(Data records)
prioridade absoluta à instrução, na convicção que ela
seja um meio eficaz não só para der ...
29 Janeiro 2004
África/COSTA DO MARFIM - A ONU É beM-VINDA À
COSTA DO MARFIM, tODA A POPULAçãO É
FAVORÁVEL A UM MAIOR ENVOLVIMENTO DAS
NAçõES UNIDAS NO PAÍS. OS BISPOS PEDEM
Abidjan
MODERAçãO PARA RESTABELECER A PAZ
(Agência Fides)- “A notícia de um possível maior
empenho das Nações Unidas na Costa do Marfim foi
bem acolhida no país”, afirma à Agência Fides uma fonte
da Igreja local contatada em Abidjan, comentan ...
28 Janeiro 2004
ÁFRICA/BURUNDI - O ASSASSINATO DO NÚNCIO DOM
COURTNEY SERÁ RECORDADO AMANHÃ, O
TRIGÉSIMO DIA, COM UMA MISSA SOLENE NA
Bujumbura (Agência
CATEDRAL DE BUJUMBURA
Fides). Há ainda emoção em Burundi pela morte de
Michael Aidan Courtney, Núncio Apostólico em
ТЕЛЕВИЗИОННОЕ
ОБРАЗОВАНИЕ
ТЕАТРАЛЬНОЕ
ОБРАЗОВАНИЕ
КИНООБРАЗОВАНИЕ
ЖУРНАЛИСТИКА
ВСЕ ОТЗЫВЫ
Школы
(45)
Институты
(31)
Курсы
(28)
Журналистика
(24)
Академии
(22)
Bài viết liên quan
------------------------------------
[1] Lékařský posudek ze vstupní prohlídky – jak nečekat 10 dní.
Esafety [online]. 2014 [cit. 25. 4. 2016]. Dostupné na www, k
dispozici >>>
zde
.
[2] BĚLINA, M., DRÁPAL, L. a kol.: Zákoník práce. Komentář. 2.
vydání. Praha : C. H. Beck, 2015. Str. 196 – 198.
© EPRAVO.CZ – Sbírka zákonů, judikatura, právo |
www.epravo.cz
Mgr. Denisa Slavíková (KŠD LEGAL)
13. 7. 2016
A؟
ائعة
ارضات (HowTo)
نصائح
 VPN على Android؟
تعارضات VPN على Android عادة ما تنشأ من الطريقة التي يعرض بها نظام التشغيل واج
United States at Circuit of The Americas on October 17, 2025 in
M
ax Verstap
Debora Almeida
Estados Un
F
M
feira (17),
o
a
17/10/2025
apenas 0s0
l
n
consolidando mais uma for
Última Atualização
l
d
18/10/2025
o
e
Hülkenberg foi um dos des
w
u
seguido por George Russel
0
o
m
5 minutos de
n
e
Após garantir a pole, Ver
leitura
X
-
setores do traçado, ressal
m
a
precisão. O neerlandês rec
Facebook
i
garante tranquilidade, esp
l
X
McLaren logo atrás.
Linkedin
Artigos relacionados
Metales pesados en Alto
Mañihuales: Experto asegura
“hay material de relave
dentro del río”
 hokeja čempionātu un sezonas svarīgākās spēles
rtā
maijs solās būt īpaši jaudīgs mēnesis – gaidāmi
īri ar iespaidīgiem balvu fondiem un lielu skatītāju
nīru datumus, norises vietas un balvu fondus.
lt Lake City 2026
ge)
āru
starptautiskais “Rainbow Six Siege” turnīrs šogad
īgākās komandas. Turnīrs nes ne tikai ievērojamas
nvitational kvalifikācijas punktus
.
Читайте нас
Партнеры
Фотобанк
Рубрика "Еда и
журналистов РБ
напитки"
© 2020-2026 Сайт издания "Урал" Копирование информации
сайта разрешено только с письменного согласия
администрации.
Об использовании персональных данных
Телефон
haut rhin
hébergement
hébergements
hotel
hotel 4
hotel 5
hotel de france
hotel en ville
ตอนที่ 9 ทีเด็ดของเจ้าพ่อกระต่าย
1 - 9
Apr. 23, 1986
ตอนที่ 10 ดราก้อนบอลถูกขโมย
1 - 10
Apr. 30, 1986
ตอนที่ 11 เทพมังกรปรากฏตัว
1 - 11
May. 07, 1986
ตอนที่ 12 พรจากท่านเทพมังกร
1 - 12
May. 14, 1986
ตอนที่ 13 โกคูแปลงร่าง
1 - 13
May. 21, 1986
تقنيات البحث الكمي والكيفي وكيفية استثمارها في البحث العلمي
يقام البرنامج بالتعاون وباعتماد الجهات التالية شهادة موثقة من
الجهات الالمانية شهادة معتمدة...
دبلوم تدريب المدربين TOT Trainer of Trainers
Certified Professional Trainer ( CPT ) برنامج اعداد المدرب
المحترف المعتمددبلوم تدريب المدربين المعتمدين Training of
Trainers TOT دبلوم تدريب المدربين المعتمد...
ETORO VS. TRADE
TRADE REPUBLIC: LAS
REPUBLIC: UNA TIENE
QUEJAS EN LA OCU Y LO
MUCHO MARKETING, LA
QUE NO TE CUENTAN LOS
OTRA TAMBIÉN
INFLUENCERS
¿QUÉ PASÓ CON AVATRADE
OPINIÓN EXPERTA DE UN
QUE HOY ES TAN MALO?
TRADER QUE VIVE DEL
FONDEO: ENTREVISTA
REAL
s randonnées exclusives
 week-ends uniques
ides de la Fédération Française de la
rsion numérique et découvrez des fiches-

» Exercise directions
Every record above should be written out exactly.

» Task result
prioridade absoluta à instrução, na convicção que ela
seja um meio eficaz não só para der ...
29 Janeiro 2004
África/COSTA DO MARFIM - A ONU É beM-VINDA À
COSTA DO MARFIM, tODA A POPULAçãO É
FAVORÁVEL A UM MAIOR ENVOLVIMENTO DAS
NAçõES UNIDAS NO PAÍS. OS BISPOS PEDEM
Abidjan
MODERAçãO PARA RESTABELECER A PAZ
(Agência Fides)- “A notícia de um possível maior
empenho das Nações Unidas na Costa do Marfim foi
bem acolhida no país”, afirma à Agência Fides uma fonte
da Igreja local contatada em Abidjan, comentan ...
28 Janeiro 2004
ÁFRICA/BURUNDI - O ASSASSINATO DO NÚNCIO DOM
COURTNEY SERÁ RECORDADO AMANHÃ, O
TRIGÉSIMO DIA, COM UMA MISSA SOLENE NA
Bujumbura (Agência
CATEDRAL DE BUJUMBURA
Fides). Há ainda emoção em Burundi pela morte de
Michael Aidan Courtney, Núncio Apostólico em
ТЕЛЕВИЗИОННОЕ
ОБРАЗОВАНИЕ
ТЕАТРАЛЬНОЕ
ОБРАЗОВАНИЕ
КИНООБРАЗОВАНИЕ
ЖУРНАЛИСТИКА
ВСЕ ОТЗЫВЫ
Школы
(45)
Институты
(31)
Курсы
(28)
Журналистика
(24)
Академии
(22)
Bài viết liên quan
------------------------------------
[1] Lékařský posudek ze vstupní prohlídky – jak nečekat 10 dní.
Esafety [online]. 2014 [cit. 25. 4. 2016]. Dostupné na www, k
dispozici >>>
zde
.
[2] BĚLINA, M., DRÁPAL, L. a kol.: Zákoník práce. Komentář. 2.
vydání. Praha : C. H. Beck, 2015. Str. 196 – 198.
© EPRAVO.CZ – Sbírka zákonů, judikatura, právo |
www.epravo.cz
Mgr. Denisa Slavíková (KŠD LEGAL)
13. 7. 2016
A؟
ائعة
ارضات (HowTo)
نصائح
 VPN على Android؟
تعارضات VPN على Android عادة ما تنشأ من الطريقة التي يعرض بها نظام التشغيل واج
United States at Circuit of The Americas on October 17, 2025 in
M
ax Verstap
Debora Almeida
Estados Un
F
M
feira (17),
o
a
17/10/2025
apenas 0s0
l
n
consolidando mais uma for
Última Atualização
l
d
18/10/2025
o
e
Hülkenberg foi um dos des
w
u
seguido por George Russel
0
o
m
5 minutos de
n
e
Após garantir a pole, Ver
leitura
X
-
setores do traçado, ressal
m
a
precisão. O neerlandês rec
Facebook
i
garante tranquilidade, esp
l
X
McLaren logo atrás.
Linkedin
Artigos relacionados
Metales pesados en Alto
Mañihuales: Experto asegura
“hay material de relave
dentro del río”
 hokeja čempionātu un sezonas svarīgākās spēles
rtā
maijs solās būt īpaši jaudīgs mēnesis – gaidāmi
īri ar iespaidīgiem balvu fondiem un lielu skatītāju
nīru datumus, norises vietas un balvu fondus.
lt Lake City 2026
ge)
āru
starptautiskais “Rainbow Six Siege” turnīrs šogad
īgākās komandas. Turnīrs nes ne tikai ievērojamas
nvitational kvalifikācijas punktus
.
Читайте нас
Партнеры
Фотобанк
Рубрика "Еда и
журналистов РБ
напитки"
© 2020-2026 Сайт издания "Урал" Копирование информации
сайта разрешено только с письменного согласия
администрации.
Об использовании персональных данных
Телефон
haut rhin
hébergement
hébergements
hotel
hotel 4
hotel 5
hotel de france
hotel en ville
ตอนที่ 9 ทีเด็ดของเจ้าพ่อกระต่าย
1 - 9
Apr. 23, 1986
ตอนที่ 10 ดราก้อนบอลถูกขโมย
1 - 10
Apr. 30, 1986
ตอนที่ 11 เทพมังกรปรากฏตัว
1 - 11
May. 07, 1986
ตอนที่ 12 พรจากท่านเทพมังกร
1 - 12
May. 14, 1986
ตอนที่ 13 โกคูแปลงร่าง
1 - 13
May. 21, 1986
تقنيات البحث الكمي والكيفي وكيفية استثمارها في البحث العلمي
يقام البرنامج بالتعاون وباعتماد الجهات التالية شهادة موثقة من
الجهات الالمانية شهادة معتمدة...
دبلوم تدريب المدربين TOT Trainer of Trainers
Certified Professional Trainer ( CPT ) برنامج اعداد المدرب
المحترف المعتمددبلوم تدريب المدربين المعتمدين Training of
Trainers TOT دبلوم تدريب المدربين المعتمد...
ETORO VS. TRADE
TRADE REPUBLIC: LAS
REPUBLIC: UNA TIENE
QUEJAS EN LA OCU Y LO
MUCHO MARKETING, LA
QUE NO TE CUENTAN LOS
OTRA TAMBIÉN
INFLUENCERS
¿QUÉ PASÓ CON AVATRADE
OPINIÓN EXPERTA DE UN
QUE HOY ES TAN MALO?
TRADER QUE VIVE DEL
FONDEO: ENTREVISTA
REAL
s randonnées exclusives
 week-ends uniques
ides de la Fédération Française de la
rsion numérique et découvrez des fiches-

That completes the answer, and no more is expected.